Les potentiels redox du Cuivre [0.159 V pour Cu2+/Cu+ et 0.520 V pour Cu+/Cu0]témoignent de l’instabilité thermodynamique du CuI qui peut facilement s’oxyder en CuII ou se dismuter en Cu0 et CuII. Par conséquent, son utilisation requiert des conditions inertes. Pour s’affranchir de cette contrainte, la CuAAC s’appuie sur la réduction in situ du CuII en CuI grâce à l’action de l’ascorbate de sodium. Bien que cette méthode soit efficace, elle a montré certaines limitations. Sur un plan synthétique, le système CuII/ascorbate échoue à catalyser la formation des 1,2,3-triazoles 1,4-disubstitués pour certains substrats tels que les azotures fluoro-alkyles 42. Sur un plan applicatif, le système CuII-ascorbate s’est révélé inefficace dans le cadre de la bio-conjugaison pour trois raisons. La première est en rapport avec l’aérobie des milieux biologiques : comme dans ces conditions le CuI généré s’oxyde rapidement, une plus grande quantité de CuII et d’agent réducteur est nécessaire. Or, les sels réducteurs tels que l’ascorbate de sodium peuvent interagir avec les protéines chaines induisant des altérations au niveau de la structure de l’ADN 43. La deuxième raison est d’ordre cinétique : la CuAAC catalysée par le système de Sharpless n’est pas compatible avec la cinétique requise pour la conjugaison en milieu biologique. Enfin, la troisième raison est en rapport avec la toxicité du cuivre en milieu cellulaire 44. Pour circonvenir ces limitations, des travaux se sont inspirés de l’activité catalytique des métallo-enzymes qui font intervenir le CuI en lui fournissant un environnement de coordination adapté 45,46,47. Pour mimer cette enveloppe de protection, il a été proposé l’utilisation de ligands pouvant :

Stabiliser l’état d’oxydation + I pour éviter l’oxydation et la dis-mutation.

Protéger la sphère de coordination du cuivre pour éviter la formation de complexes polynucléaires (agrégats) inactifs tout en permettant à l’azoture d’y accéder.

Offrir une bonne densité électronique au cuivre pour une meilleure réactivité sans perturber son état d’oxydation.
______________________________
> _LISTE DES TÂCHES_:
**A.** Restituez sans modification le passage du texte sur la catalyse au cuivre compris entre « Protéger la sphère » et « son état d’oxydation. », ces deux bornes incluses.
**B.** Selon le texte sur la catalyse au cuivre, quel composé permet à la CuAAC de réduire in situ le CuII en CuI ?
Les lignes qui suivent constituent un matériau distinct du texte sur la catalyse au cuivre.

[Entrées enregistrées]
______________________________
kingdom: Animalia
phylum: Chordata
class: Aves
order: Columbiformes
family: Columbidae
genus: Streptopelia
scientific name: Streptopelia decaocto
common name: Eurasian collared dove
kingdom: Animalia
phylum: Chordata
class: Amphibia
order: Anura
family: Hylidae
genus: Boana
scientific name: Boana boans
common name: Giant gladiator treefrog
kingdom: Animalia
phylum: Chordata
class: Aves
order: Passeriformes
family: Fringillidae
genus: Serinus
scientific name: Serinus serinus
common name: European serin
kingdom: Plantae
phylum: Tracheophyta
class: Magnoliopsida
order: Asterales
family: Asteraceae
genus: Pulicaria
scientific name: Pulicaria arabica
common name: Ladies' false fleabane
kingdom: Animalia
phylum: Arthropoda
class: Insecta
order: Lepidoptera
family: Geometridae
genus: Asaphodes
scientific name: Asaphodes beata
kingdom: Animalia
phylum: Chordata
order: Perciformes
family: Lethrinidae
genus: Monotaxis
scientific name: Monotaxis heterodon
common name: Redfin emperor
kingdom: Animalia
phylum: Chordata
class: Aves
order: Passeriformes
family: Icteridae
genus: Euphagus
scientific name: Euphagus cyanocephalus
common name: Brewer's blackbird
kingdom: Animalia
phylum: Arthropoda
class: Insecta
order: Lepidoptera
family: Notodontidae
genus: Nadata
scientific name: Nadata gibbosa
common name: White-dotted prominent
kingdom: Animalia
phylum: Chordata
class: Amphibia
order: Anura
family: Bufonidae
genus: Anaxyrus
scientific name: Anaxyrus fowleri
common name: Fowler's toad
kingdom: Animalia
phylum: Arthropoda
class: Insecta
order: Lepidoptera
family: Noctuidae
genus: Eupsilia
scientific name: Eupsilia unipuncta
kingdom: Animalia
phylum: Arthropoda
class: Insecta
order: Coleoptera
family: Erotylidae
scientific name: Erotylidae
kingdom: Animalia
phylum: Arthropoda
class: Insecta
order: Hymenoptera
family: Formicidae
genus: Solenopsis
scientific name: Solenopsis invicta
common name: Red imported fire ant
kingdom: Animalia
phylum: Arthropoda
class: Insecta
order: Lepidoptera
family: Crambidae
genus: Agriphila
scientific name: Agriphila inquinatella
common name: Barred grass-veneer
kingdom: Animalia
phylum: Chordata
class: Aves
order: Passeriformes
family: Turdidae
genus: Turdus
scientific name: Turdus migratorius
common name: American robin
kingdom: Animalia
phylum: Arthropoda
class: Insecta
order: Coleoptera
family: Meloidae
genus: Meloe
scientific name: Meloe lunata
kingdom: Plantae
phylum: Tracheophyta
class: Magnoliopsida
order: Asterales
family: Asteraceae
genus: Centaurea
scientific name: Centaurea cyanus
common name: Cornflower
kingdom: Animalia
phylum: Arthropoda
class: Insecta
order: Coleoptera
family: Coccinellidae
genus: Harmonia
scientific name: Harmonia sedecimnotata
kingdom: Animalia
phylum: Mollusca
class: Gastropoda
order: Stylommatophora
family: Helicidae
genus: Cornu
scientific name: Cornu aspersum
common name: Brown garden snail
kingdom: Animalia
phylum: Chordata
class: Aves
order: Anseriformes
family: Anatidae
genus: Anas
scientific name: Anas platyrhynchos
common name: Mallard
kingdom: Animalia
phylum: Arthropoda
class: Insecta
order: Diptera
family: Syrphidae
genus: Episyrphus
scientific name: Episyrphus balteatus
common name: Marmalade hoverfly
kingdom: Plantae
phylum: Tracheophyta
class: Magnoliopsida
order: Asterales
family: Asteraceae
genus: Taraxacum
______________________________
> _RÉPONSES PAR NUMÉRO_:
**A.**
Protéger la sphère de coordination du cuivre pour éviter la formation de complexes polynucléaires (agrégats) inactifs tout en permettant à l’azoture d’y accéder.

Offrir une bonne densité électronique au cuivre pour une meilleure réactivité sans perturber son état d’oxydation.

**B.** L'ascorbate de sodium.